En una sociedad de ese tipo, es normal que se pretenda silenciar a los que piensan y se expresan con libertad. Porque, no nos engañemos, a nuestra jerarquía actual no le gusta en modo alguno la imagen de la orquesta sinfónica para hablar de la Iglesia. Ni siquiera les gusta la imagen del canto polifónico. Lo que les gusta es el canto a una sola voz. Así se descubre rápidamente a los que se salen del único camino existente. Se les puede señalar claramente e invitarles de muchas y variadas maneras a que vuelvan al redil, al coro.

En el fondo, el Concilio Vaticano II todavía no ha calado del todo en la mente de la jerarquía eclesial. No quiero decir que no haya honradas excepciones. Pero en cuanto cuerpo no terminan de sentirse cómodos con una sociedad que, como decía Pablo VI en la Octogessima adveniens, experimenta «una doble aspiración más viva a medida que se desarrolla su información y su educación: aspiración a la igualdad, aspiración a la participación, formas ambas de la dignidad del hombre y de su libertad» (n. 22) y «trata de promover un tipo de sociedad democrática" (n. 24). ¿Será que esas palabras no valen para la comunidad cristiana?

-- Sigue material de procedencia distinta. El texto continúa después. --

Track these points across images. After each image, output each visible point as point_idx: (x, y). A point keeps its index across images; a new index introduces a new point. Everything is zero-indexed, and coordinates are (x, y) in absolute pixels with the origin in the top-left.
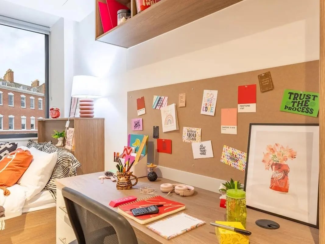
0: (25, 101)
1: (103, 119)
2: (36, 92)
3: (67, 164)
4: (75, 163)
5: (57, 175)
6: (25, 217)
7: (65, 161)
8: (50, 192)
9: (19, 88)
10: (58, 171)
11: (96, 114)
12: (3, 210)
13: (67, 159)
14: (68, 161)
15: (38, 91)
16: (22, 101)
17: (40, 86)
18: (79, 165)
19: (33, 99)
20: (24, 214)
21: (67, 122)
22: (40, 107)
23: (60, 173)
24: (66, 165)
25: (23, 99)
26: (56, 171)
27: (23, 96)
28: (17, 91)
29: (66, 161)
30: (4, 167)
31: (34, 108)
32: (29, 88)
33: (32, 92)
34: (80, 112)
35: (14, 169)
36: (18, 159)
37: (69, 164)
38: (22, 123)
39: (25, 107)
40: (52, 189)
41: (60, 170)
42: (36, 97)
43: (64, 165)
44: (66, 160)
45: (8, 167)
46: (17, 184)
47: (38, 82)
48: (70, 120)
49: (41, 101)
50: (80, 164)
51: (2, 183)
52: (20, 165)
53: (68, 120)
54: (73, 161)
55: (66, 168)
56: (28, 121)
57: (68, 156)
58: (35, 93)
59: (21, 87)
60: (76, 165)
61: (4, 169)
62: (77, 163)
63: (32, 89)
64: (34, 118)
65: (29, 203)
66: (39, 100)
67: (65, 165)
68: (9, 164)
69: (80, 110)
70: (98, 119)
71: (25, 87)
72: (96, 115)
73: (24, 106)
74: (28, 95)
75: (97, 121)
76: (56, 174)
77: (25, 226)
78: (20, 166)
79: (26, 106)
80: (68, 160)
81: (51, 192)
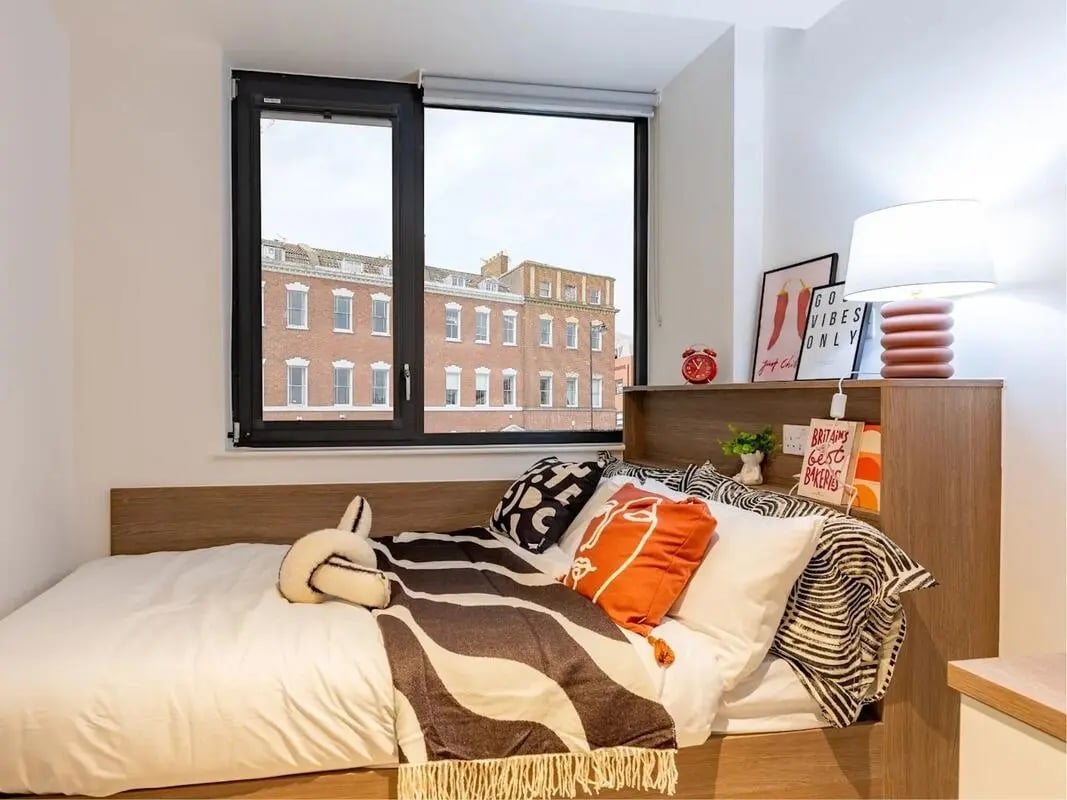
0: (458, 322)
1: (998, 387)
2: (497, 293)
3: (856, 567)
4: (909, 568)
5: (821, 606)
6: (717, 749)
7: (848, 554)
8: (794, 669)
9: (442, 282)
10: (821, 589)
11: (964, 364)
12: (667, 723)
13: (856, 546)
14: (862, 553)
15: (502, 289)
16: (448, 322)
17: (510, 269)
18: (926, 581)
19: (485, 315)
20: (715, 736)
21: (836, 396)
22: (507, 336)
23: (837, 599)
24: (854, 568)
25: (454, 313)
26: (813, 591)
27: (451, 306)
28: (435, 292)
29: (852, 553)
30: (630, 555)
31: (488, 342)
32: (473, 280)
33: (482, 291)
34: (884, 358)
35: (665, 564)
36: (669, 527)
37: (865, 567)
38: (448, 388)
39: (459, 339)
40: (802, 658)
41: (832, 588)
42: (497, 306)
43: (845, 568)
44: (856, 550)
45: (642, 555)
46: (672, 617)
47: (504, 259)
48: (845, 391)
49: (511, 318)
50: (931, 578)
51: (636, 611)
52: (680, 550)
53: (836, 390)
54: (895, 558)
55: (854, 580)
56: (468, 380)
57: (861, 533)
58: (495, 294)
59: (449, 278)
60: (913, 578)
61: (630, 560)
62: (914, 571)
63: (483, 284)
64: (487, 371)
65: (728, 702)
66: (507, 317)
67: (850, 570)
68: (645, 545)
69: (882, 350)
70: (977, 387)
71: (458, 277)
72: (962, 367)
73: (455, 336)
74: (469, 302)
75: (971, 391)
76: (818, 603)
77: (719, 782)
78: (679, 555)
79: (462, 335)
80: (863, 550)
81: (797, 669)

Es tiempo, por tanto, de denunciar sin miedo esta situación. Para que sepamos a qué atenernos. Para que no seamos como esos ciudadanos de algunos países donde se practicó largamente el racismo o la intolerancia y luego dicen que no sabían nada. Es tiempo de denunciar el uso y abuso de la obediencia como servilismo a la jerarquía eclesiástica que se cree dueña en exclusiva del Espíritu y que no se siente obligada en absoluto a escuchar y aprender de los otros carismas eclesiales. Es tiempo de rebelarse en nombre de la obediencia al Espíritu para que no hagan de la Iglesia un lugar de esclavitud. Es tiempo de luchar por la libertad de los hijos de Dios. Es tiempo de hacer algo porque, si no lo hacemos, cada vez nos quedaremos más encogidos. Cada vez los niveles de auto-censura serán mayores para evitar provocar a los que están arriba. Cada vez será mayor el silencio. Cada vez mayor el miedo. Y una Iglesia donde existe el miedo, donde las personas no se atreven a hablar con libertad tiene muy poco o nada que ver con el Evangelio de Jesús.

[Nota] *Fernando Torres Pérez es sacerdote y director de Publicaciones Claretianas. El autor, uno de los más altos responsables de la orden claretiana en España, critica abiertamente en su artículo el pensamiento único de la jerarquía de la Iglesia Católica y explica el proceso de enmudecimiento al que se somete a los teólogos discordantes. Por su innegable interés, como documento testimonial sobre el funcionamiento de la actual ICAR, es por lo que la Redacción de El escéptico Digital ha decidido incluirlo en el presente número. Consideramos que, en este sentido, no tiene desperdicio.